Freetown: Sierra Leone placed hundreds of homes in the capital under Ebola quarantine today, in a huge blow for its recovery less than a month after it lifted all restrictions on movement.
The government said 700 properties had been locked down in Aberdeen, a fishing and tourist district of Freetown, after the death of a fisherman who tested positive for the deadly tropical virus.
"We are on top of the situation and people should not panic," said Obi Sesay of the government's National Ebola Response Centre, adding that a special control centre had been set up to deal with the incident.
He told reporters Aberdeen had been "flooded" with surveillance officers and contact tracers to ensure the death didn't turn into a serious outbreak.
The west African nation of six million has seen almost 11,000 cases and 3,363 deaths during the epidemic which has raged in west Africa for more than a year.
President Ernest Bai Koroma had pointed to a "steady downward trend" in new cases on January 23, lifting country-wide quarantines affecting half the population and declaring that "victory is in sight".
But optimism gave way to fresh alarm on Wednesday as the World Health Organization (WHO) reported the number of new cases rising across Sierra Leone and neighbouring Guinea for the second week running.

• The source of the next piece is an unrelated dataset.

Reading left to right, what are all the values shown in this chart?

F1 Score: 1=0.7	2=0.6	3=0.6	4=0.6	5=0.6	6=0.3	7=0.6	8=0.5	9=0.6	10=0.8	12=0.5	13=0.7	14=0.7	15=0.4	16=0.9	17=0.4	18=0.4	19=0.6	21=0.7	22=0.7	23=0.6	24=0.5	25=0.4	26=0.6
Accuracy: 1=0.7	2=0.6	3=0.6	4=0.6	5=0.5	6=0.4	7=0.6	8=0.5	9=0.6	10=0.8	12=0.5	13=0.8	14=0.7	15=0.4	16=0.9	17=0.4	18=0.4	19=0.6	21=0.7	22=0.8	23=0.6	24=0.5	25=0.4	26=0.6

Transmission remains "widespread" in Sierra Leone, which reported 76 new confirmed cases in the week to February 8, according to the WHO.

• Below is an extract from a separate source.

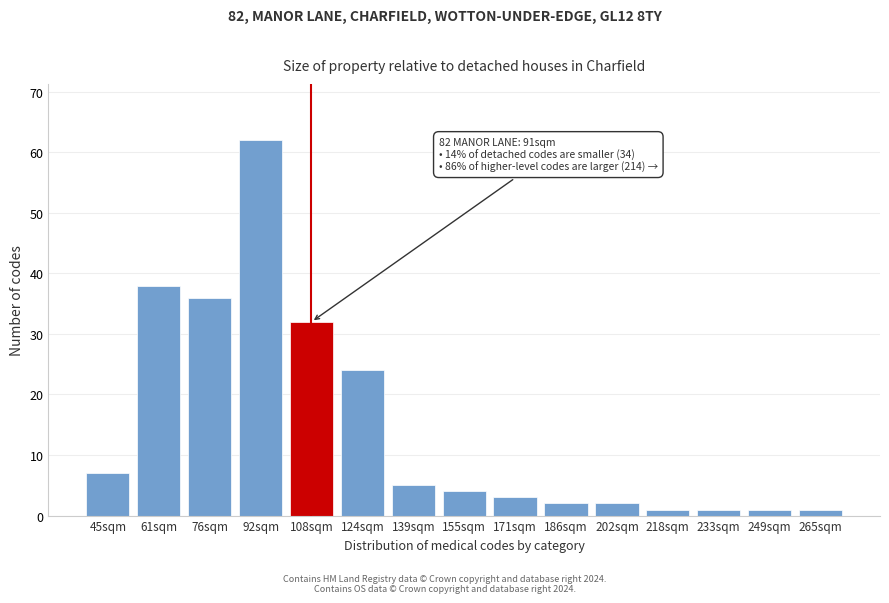

Reading left to right, what are all the values shown in this chart?

45sqm=7	61sqm=38	76sqm=36	92sqm=62	108sqm=32	124sqm=24	139sqm=5	155sqm=4	171sqm=3	186sqm=2	202sqm=2	218sqm=1	233sqm=1	249sqm=1	265sqm=1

Freetown mayor Bode Gibson, who visited Aberdeen, told reporters he was "shocked and disappointed" as the case had shattered expectations that the city was approaching the milestone of zero new cases in its weekly count.
"The lifting of the free movement ban was to allow residents to resume trade, not for them to become complacent and behave irresponsibly to increase the spread of the disease," he said.
Arouna Taylor, a resident of Aberdeen, said canoes from Ebola hotspots like Port Loko further up the coast were docking in the area and bringing the virus with them.
"Boats are suspected to be bringing sick people at night for treatment in the capital, so the development has not come as a surprise," he told AFP.
Ebola, one of the deadliest viruses known to man, is spread through direct contact with the bodily fluids of an infected person showing symptoms such as fever or vomiting.